EXERCISE =
Filter the entries beneath this task, copying only the lines that hold the word "ubrań".

DATA FOR REVIEW =
==*==
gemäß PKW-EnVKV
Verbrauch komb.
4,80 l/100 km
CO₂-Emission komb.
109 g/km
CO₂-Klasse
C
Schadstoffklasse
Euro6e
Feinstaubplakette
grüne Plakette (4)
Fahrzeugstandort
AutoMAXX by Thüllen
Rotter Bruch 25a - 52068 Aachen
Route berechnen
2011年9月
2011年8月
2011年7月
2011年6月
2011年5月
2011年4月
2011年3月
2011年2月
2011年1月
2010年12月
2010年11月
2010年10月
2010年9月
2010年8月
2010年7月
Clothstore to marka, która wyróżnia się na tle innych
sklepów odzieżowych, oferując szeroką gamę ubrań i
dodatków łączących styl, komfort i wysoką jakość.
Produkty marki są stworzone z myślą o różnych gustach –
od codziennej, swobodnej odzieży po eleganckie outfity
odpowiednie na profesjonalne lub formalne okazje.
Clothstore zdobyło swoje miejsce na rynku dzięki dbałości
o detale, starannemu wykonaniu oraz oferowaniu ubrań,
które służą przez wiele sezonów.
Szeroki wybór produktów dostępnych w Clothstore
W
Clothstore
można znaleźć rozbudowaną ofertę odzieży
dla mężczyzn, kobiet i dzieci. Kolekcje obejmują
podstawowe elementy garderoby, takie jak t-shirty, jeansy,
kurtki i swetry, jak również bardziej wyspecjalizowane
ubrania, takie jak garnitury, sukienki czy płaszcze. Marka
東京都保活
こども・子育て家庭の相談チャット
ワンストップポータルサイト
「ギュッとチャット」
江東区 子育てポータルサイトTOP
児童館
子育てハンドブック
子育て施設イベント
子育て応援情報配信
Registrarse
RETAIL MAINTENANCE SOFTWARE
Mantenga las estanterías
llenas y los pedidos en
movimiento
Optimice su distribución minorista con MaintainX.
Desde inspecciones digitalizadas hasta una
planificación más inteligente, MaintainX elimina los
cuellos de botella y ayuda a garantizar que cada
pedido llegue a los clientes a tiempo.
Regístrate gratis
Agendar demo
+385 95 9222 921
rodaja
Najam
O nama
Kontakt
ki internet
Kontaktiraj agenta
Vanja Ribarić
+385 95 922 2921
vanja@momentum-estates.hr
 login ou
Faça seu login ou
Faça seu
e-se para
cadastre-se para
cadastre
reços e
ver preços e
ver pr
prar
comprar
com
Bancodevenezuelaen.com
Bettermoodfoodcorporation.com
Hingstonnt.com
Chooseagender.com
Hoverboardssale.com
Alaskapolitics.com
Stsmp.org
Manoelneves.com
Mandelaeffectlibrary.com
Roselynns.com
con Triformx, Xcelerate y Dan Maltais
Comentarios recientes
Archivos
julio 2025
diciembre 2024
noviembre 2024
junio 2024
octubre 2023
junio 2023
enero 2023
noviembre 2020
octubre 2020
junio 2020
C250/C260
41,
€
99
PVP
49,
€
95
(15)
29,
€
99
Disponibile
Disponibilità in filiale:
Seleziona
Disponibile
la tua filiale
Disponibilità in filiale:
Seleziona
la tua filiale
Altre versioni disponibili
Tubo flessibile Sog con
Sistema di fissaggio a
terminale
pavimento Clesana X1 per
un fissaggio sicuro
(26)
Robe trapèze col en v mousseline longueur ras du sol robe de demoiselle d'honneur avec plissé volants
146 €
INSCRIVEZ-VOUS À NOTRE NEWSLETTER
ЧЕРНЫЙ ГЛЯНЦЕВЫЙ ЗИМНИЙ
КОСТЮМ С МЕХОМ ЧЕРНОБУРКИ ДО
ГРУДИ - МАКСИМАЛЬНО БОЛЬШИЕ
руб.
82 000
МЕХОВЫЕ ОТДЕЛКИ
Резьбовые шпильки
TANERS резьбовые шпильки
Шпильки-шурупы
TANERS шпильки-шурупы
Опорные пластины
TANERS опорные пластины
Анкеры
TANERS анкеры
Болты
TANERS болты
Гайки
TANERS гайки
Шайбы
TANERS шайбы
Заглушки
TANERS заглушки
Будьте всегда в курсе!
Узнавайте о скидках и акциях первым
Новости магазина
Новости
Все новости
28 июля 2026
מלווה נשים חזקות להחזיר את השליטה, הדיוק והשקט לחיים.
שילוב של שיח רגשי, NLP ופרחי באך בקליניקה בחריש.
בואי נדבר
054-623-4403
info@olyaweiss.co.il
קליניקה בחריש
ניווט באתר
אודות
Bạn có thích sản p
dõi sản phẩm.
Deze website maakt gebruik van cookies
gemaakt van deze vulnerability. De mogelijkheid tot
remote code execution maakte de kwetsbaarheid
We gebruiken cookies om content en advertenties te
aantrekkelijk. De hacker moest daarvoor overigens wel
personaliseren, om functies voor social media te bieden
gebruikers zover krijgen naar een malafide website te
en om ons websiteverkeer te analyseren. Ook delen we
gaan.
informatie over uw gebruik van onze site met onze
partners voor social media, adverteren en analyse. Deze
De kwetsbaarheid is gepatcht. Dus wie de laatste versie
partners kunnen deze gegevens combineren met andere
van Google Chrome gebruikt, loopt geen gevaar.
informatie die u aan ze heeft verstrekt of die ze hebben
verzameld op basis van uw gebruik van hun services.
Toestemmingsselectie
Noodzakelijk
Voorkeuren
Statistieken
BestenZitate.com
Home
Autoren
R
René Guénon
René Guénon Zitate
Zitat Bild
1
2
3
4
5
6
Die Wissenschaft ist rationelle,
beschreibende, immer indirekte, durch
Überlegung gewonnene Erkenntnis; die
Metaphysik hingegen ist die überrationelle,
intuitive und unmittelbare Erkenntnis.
==*==
ANSWER SPACE =
sklepów odzieżowych, oferując szeroką gamę ubrań i
o detale, starannemu wykonaniu oraz oferowaniu ubrań,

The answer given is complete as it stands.